Il faudra encore un travail approfondi pour déterminer quels processus freinent la hausse des salaires des classes moyenne et laborieuse ; mais il est possible d’en dresser une première liste :

– Le coût des soins médicaux a des conséquences désastreuses sur les salaires. Comme, dans la plupart des cas, c’est l’employeur qui finance l’assurance-maladie de ses employés, le salaire des travailleurs sert à payer les revenus et les profits élevés du secteur médical.

– Un autre facteur est la concentration croissante du marché dans de nombreux secteurs. Cela nuit à la croissance de la productivité, car il est plus facile de réaliser des bénéfices en profitant de rentes de situation ou de positions de monopole, plutôt que par l’innovation et l’investissement.

– Le blocage du salaire minimum aggrave les inégalités (il est de 7,25 dollars/heure, soit 6,14 euros/heure, aux Etats-Unis, où il n’a pas bougé depuis juillet 2009).

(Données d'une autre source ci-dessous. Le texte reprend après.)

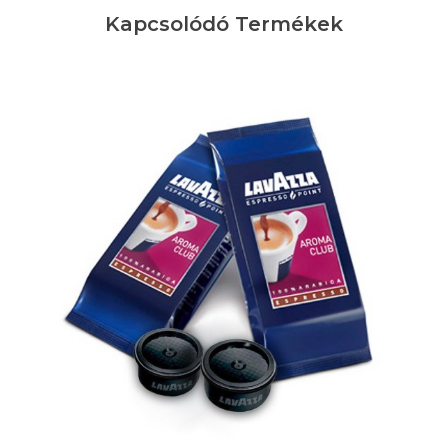
Kapcsolódó Termékek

– Pire encore, les clauses de non-concurrence et les limitations apportées à la syndicalisation empêchent les salariés de changer facilement d’employeur et -limitent leur marge de négociation et, en conséquence, leur salaire. Aux Etats-Unis, plus de 20 % des salariés sont liés par de telles clauses, et 28 Etats ont adopté des lois interdisant l’affiliation ou la cotisation obligatoire à un syndicat.

– L’externalisation de nombreuses tâches, à l’étranger ou sur place, permet aux entreprises de remplacer des salariés à temps plein par des travailleurs indépendants. Les serveurs de restaurants, les concierges, les techniciens de maintenance, les chauffeurs travaillent maintenant pour des entités très concurrentielles où les salaires, les avantages en nature et les possibilités de carrière sont faibles, voire inexistants.

– Le crédit d’impôt en faveur des foyers à faibles revenus a, certes, permis d’améliorer le niveau de vie de beaucoup de travailleurs mal payés. Mais n’étant accordé qu’aux personnes qui ont un emploi, il exerce une pression à la baisse sur les salaires, contrairement à d’autres dispositifs sans condition d’emploi, tel le revenu de base garanti.

– Les travailleurs immigrés non qualifiés pèsent aussi sur les salaires, mais la question est controversée. On dit souvent que les immigrés prennent les emplois dont les nationaux ne veulent pas. Mais il est difficile de croire que le salaire des travailleurs peu qualifiés serait resté aussi faible sans l’afflux de travailleurs immigrés non qualifiés.

– Autre facteur structurel : la Bourse ne récompense pas seulement l’innovation, mais également la redistribution des bénéfices du travail vers le capital. On le voit dans le rapport bénéfices/produit intérieur brut (PIB) qui a fait un bond de 20 % à 25 % aux Etats-Unis, tandis que le salaire médian stagnait. Cette augmentation serait encore plus forte si l’on y intégrait le salaire des cadres dirigeants.

– Il faut aussi prendre en compte les facteurs politiques. Toutes les déréglementations envisagées par le président américain, Donald Trump, sont au bénéfice du capital et au détriment des travailleurs et des consommateurs. On peut en dire autant des décisions de la Cour suprême américaine depuis quelques années. Ainsi sa décision dans l’affaire Citizens United v. Federal Electoral Commission autorise les riches Américains et même les entreprises à financer sans limite la campagne des candidats qu’ils soutiennent, facilitant ainsi l’adoption de lois et réglementations en leur faveur.

Si ces explications de l’écart croissant entre salaire médian et revenus élevés sont correctes, il existe alors une lueur d’espoir, car les dysfonctionnements du marché du travail ne sont pas la conséquence de processus inévitables, comme la mondialisation et le progrès technique.

Pour que les bénéfices du progrès soient largement partagés, il faut une politique en faveur des consommateurs et des travailleurs. Cela ne passe pas nécessairement par une fiscalité redistributive, mais suppose de décourager la recherche de rentes de situation et de redonner toute sa place à la concurrence au service des classes moyenne et laborieuse.